De onzichtbare lijn van de poëzie
door Wim Platvoet
–
–
De spronglaag is een raamvertelling, die begint met de verschijning op een zonnige lentenamiddag van een oude man, die volgens zichzelf een beroemde dichter was, maar nu ‘een mervouw’ is en een ‘verhaal over vroeger voor me’ had, en dit verhaal aan mij vertelt – of is het de ik die het verhaal aan zichzelf en aan de lezer vertelt? Nadat dit verhaal in poëtische en prozaïsche fragmenten is verteld, ‘stapte [mijn bezoeker] naar buiten, trok haar jurk recht, keek nog een keer om en glimlachte stralend.’, zoals de slotregels van de tekst luiden.

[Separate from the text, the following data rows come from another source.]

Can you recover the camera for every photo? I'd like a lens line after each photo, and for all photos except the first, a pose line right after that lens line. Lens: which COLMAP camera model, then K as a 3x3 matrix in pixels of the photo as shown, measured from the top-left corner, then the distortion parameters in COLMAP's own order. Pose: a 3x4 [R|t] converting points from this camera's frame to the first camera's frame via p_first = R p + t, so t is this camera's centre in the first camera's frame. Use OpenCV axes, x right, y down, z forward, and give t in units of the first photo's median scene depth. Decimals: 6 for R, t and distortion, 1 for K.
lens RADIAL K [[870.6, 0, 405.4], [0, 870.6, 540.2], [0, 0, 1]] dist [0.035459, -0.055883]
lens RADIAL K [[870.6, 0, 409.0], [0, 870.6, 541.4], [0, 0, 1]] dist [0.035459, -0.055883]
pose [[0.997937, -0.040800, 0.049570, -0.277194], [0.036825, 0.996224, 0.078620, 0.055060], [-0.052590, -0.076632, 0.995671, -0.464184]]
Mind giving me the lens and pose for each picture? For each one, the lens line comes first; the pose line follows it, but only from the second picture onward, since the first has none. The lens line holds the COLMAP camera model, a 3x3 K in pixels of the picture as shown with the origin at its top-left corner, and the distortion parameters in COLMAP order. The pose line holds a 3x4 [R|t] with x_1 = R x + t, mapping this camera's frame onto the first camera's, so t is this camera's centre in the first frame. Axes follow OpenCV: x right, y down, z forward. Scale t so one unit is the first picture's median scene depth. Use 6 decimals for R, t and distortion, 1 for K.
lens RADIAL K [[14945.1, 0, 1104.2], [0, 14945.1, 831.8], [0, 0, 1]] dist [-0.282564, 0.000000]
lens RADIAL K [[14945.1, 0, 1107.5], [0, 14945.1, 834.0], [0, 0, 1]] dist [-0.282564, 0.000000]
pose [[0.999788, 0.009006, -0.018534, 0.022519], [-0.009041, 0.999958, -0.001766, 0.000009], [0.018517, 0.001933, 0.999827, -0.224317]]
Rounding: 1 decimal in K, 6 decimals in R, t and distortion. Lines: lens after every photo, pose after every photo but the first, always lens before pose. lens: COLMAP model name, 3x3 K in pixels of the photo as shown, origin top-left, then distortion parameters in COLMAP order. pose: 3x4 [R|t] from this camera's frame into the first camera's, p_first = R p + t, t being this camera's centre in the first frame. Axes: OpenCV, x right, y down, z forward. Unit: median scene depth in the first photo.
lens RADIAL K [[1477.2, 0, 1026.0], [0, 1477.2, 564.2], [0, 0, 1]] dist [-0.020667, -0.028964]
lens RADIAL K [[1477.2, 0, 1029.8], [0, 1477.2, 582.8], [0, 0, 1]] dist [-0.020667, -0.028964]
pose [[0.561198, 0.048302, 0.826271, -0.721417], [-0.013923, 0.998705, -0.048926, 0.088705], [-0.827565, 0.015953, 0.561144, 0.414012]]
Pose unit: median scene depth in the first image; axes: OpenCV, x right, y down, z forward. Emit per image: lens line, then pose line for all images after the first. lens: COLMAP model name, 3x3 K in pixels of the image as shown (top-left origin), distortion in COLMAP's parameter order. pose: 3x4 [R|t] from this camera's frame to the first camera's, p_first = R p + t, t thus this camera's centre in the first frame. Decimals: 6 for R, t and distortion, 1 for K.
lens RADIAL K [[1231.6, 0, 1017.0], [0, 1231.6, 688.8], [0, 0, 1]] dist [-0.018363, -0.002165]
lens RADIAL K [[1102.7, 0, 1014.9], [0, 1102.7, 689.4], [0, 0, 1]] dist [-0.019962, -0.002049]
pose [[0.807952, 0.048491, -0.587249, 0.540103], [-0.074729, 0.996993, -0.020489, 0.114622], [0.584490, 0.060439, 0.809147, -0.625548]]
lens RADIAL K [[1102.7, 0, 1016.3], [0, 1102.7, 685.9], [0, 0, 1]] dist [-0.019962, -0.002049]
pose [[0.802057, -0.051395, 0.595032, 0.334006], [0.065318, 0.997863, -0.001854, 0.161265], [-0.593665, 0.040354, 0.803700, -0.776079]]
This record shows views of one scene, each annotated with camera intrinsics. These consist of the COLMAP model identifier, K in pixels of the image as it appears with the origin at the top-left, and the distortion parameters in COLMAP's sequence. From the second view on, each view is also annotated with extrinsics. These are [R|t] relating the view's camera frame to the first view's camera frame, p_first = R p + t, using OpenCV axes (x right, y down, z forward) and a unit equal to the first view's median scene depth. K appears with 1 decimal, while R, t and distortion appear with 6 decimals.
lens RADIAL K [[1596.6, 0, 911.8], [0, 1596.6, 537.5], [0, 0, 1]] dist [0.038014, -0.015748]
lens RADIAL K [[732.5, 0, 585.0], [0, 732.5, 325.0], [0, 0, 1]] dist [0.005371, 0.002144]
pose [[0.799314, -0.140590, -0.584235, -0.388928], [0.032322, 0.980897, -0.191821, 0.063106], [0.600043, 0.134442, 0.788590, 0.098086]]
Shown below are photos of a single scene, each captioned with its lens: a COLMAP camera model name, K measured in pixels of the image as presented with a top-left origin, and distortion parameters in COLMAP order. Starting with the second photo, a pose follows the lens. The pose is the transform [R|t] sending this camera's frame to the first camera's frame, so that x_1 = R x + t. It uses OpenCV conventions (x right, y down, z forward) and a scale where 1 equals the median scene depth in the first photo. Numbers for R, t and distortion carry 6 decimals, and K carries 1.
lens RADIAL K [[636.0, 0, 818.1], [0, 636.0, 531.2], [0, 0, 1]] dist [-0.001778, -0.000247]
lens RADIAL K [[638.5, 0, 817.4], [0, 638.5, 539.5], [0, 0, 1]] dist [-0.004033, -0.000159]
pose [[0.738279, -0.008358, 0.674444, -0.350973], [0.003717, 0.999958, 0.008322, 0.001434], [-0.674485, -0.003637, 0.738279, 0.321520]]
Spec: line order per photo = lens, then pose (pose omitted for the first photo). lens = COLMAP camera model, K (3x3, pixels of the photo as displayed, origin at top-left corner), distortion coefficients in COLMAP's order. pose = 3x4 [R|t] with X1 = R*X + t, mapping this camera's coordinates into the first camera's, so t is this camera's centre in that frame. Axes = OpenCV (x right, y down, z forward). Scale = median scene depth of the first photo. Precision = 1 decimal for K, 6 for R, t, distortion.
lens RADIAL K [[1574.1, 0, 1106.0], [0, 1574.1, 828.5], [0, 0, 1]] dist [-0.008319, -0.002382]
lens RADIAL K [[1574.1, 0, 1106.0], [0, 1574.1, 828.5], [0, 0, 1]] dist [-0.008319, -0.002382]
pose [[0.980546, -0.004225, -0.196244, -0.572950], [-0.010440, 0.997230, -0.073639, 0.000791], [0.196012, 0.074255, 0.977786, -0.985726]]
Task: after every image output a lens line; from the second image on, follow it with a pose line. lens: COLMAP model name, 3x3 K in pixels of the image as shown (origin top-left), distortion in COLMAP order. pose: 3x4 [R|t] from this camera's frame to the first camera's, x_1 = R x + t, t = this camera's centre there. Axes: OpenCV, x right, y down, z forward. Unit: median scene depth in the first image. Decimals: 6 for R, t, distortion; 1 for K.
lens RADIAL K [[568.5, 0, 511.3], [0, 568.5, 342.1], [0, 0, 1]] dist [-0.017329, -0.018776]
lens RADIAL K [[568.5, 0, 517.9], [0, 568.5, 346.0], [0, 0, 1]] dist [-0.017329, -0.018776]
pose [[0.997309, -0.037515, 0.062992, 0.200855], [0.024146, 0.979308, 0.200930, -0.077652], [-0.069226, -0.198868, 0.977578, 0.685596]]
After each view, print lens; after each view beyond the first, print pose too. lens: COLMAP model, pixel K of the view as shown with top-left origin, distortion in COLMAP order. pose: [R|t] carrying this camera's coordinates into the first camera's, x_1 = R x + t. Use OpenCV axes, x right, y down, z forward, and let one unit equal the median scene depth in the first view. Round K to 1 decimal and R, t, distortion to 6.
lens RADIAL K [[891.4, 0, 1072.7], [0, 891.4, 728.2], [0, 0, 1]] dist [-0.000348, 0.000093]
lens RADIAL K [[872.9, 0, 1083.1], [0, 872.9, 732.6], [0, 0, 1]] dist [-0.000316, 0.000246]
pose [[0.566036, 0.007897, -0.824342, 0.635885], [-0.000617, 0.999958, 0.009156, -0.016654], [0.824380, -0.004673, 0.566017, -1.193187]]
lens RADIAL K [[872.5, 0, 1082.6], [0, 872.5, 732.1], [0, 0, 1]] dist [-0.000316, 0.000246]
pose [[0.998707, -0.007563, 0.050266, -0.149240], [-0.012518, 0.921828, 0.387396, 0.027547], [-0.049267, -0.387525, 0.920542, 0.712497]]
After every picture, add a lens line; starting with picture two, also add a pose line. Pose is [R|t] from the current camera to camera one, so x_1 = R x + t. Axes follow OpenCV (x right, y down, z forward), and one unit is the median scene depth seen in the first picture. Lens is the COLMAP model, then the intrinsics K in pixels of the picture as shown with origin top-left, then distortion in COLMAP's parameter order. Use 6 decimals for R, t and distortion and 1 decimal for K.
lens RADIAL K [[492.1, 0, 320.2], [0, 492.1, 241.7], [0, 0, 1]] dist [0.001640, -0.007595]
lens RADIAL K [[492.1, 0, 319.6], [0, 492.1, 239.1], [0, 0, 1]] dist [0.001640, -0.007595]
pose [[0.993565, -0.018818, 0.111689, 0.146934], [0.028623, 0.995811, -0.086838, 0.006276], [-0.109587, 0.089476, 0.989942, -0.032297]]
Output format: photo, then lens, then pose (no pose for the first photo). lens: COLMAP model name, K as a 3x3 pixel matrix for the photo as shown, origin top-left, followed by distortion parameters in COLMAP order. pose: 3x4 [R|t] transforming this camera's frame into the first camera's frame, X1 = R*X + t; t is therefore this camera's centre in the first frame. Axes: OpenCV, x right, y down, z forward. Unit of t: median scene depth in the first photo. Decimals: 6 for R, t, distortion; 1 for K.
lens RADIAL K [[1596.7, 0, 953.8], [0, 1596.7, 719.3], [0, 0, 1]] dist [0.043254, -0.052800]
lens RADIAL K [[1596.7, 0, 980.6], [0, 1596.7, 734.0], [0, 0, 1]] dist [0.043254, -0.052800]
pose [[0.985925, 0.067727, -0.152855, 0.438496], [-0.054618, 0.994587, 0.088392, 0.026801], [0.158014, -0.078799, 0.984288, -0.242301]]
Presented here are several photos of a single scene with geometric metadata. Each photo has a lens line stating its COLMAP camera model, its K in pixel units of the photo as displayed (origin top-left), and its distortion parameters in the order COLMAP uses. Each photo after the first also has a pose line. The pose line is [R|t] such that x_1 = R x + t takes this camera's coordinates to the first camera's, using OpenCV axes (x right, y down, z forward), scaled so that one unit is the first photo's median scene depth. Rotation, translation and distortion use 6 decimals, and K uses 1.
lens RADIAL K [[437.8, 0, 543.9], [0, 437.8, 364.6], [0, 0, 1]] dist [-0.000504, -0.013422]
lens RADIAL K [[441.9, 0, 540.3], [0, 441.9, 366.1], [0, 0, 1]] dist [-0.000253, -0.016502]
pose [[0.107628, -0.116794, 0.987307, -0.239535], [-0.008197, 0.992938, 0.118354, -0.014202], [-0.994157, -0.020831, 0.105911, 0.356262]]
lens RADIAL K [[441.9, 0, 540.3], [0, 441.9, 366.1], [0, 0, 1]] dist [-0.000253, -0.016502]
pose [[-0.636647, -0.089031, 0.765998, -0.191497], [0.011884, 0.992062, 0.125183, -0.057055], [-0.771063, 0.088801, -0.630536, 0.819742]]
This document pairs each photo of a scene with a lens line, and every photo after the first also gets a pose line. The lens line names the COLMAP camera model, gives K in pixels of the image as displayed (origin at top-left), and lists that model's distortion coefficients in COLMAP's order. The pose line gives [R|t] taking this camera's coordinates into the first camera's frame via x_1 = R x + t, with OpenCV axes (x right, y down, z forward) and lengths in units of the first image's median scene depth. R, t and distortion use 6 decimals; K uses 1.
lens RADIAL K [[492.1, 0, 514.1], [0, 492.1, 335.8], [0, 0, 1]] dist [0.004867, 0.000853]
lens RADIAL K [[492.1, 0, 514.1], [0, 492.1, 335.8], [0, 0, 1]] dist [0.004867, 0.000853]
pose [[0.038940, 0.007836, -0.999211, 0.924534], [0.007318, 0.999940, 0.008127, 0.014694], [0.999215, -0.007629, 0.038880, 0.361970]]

Centraal staat ‘Bloody Lilly’, de moeder van de ik, ‘de zeeroversdochter’ aan wie het verhaal wordt verteld. ‘Lilly was een feit. Een gruwelijk feit.’ Het is deze dochter die gaandeweg als verteller vanuit haar perspectief het verhaal overneemt, dat uiteindelijk over haar vreselijke jeugd gaat. De beslissende metafoor hiervoor is het piratenschip waarin ze opgroeide en waarin haar moeder, ook genoemd ‘die reusachtige brulkikker’, haar jeugd en dat van de ‘andere matroosjes’, ‘haar zelfgebaarde helpertjes’, grondig heeft verpest. ‘Je bent geboren op een woensdag, nooit zul je ergens goed in zijn. Je bent een baksteen. (…) Je mag geen liedjes meer schrijven, want ze zijn lelijk en zo pak je ook nog de taal van me af.’ Er is ook sprake van een door de ik geïnternaliseerde vader: ‘er zat ook nog een vader in mij’, die haar redding zou kunnen zijn, maar ‘Niemand weet precies wanneer hij bij mijn moeder aanmeerde, maar de archiefbeelden bewijzen wel dát hij daar was.’ Als de ik zelf moeder is komt ze haar eigen moeder, ‘de brulkapitein’, volkomen onverwacht nog een keer op een station tegen ‘een vreemde dame [die] zomaar een kind, mijn tweejarige peuter, had omgegooid.’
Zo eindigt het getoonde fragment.